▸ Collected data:
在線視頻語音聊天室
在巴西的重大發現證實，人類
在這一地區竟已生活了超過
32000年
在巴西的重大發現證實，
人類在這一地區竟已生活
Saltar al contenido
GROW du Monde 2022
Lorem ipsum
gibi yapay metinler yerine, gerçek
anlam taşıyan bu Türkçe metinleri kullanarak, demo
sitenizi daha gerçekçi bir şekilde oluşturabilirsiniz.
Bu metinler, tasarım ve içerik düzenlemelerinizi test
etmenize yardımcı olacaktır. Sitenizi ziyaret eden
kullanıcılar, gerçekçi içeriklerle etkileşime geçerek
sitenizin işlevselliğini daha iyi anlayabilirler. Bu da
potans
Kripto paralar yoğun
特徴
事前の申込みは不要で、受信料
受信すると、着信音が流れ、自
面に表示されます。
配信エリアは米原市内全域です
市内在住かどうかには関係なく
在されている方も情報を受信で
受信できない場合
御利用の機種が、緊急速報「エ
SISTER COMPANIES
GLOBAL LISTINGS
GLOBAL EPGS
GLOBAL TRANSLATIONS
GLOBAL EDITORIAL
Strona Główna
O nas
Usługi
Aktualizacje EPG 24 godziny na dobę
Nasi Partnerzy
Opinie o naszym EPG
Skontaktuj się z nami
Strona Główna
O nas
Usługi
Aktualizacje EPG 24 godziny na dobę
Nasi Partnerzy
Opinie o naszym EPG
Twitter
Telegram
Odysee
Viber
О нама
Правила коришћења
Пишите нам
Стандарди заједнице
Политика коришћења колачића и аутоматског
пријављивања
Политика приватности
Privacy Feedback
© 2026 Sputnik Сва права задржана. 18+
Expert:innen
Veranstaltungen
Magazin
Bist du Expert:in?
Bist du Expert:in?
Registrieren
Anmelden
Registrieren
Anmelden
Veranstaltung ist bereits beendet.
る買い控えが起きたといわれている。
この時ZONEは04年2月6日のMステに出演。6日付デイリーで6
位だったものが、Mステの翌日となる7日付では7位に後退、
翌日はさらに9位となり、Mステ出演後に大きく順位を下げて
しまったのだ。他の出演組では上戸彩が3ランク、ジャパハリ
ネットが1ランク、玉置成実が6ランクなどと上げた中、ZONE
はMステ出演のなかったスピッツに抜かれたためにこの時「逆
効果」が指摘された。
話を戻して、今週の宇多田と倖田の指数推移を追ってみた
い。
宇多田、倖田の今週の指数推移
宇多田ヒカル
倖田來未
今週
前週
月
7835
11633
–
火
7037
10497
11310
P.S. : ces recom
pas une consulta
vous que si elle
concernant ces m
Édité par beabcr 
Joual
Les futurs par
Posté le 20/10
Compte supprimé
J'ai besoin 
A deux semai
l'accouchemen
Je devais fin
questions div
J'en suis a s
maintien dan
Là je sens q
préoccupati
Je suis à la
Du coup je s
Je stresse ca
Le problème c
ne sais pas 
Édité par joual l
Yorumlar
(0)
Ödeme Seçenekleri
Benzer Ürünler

▸ TRY IT:
Repeat the items above, switching each "Strona Główna" to "Start" and leaving everything else unchanged.

▸ TASK SOLUTION:
在線視頻語音聊天室
在巴西的重大發現證實，人類
在這一地區竟已生活了超過
32000年
在巴西的重大發現證實，
人類在這一地區竟已生活
Saltar al contenido
GROW du Monde 2022
Lorem ipsum
gibi yapay metinler yerine, gerçek
anlam taşıyan bu Türkçe metinleri kullanarak, demo
sitenizi daha gerçekçi bir şekilde oluşturabilirsiniz.
Bu metinler, tasarım ve içerik düzenlemelerinizi test
etmenize yardımcı olacaktır. Sitenizi ziyaret eden
kullanıcılar, gerçekçi içeriklerle etkileşime geçerek
sitenizin işlevselliğini daha iyi anlayabilirler. Bu da
potans
Kripto paralar yoğun
特徴
事前の申込みは不要で、受信料
受信すると、着信音が流れ、自
面に表示されます。
配信エリアは米原市内全域です
市内在住かどうかには関係なく
在されている方も情報を受信で
受信できない場合
御利用の機種が、緊急速報「エ
SISTER COMPANIES
GLOBAL LISTINGS
GLOBAL EPGS
GLOBAL TRANSLATIONS
GLOBAL EDITORIAL
Start
O nas
Usługi
Aktualizacje EPG 24 godziny na dobę
Nasi Partnerzy
Opinie o naszym EPG
Skontaktuj się z nami
Start
O nas
Usługi
Aktualizacje EPG 24 godziny na dobę
Nasi Partnerzy
Opinie o naszym EPG
Twitter
Telegram
Odysee
Viber
О нама
Правила коришћења
Пишите нам
Стандарди заједнице
Политика коришћења колачића и аутоматског
пријављивања
Политика приватности
Privacy Feedback
© 2026 Sputnik Сва права задржана. 18+
Expert:innen
Veranstaltungen
Magazin
Bist du Expert:in?
Bist du Expert:in?
Registrieren
Anmelden
Registrieren
Anmelden
Veranstaltung ist bereits beendet.
る買い控えが起きたといわれている。
この時ZONEは04年2月6日のMステに出演。6日付デイリーで6
位だったものが、Mステの翌日となる7日付では7位に後退、
翌日はさらに9位となり、Mステ出演後に大きく順位を下げて
しまったのだ。他の出演組では上戸彩が3ランク、ジャパハリ
ネットが1ランク、玉置成実が6ランクなどと上げた中、ZONE
はMステ出演のなかったスピッツに抜かれたためにこの時「逆
効果」が指摘された。
話を戻して、今週の宇多田と倖田の指数推移を追ってみた
い。
宇多田、倖田の今週の指数推移
宇多田ヒカル
倖田來未
今週
前週
月
7835
11633
–
火
7037
10497
11310
P.S. : ces recom
pas une consulta
vous que si elle
concernant ces m
Édité par beabcr 
Joual
Les futurs par
Posté le 20/10
Compte supprimé
J'ai besoin 
A deux semai
l'accouchemen
Je devais fin
questions div
J'en suis a s
maintien dan
Là je sens q
préoccupati
Je suis à la
Du coup je s
Je stresse ca
Le problème c
ne sais pas 
Édité par joual l
Yorumlar
(0)
Ödeme Seçenekleri
Benzer Ürünler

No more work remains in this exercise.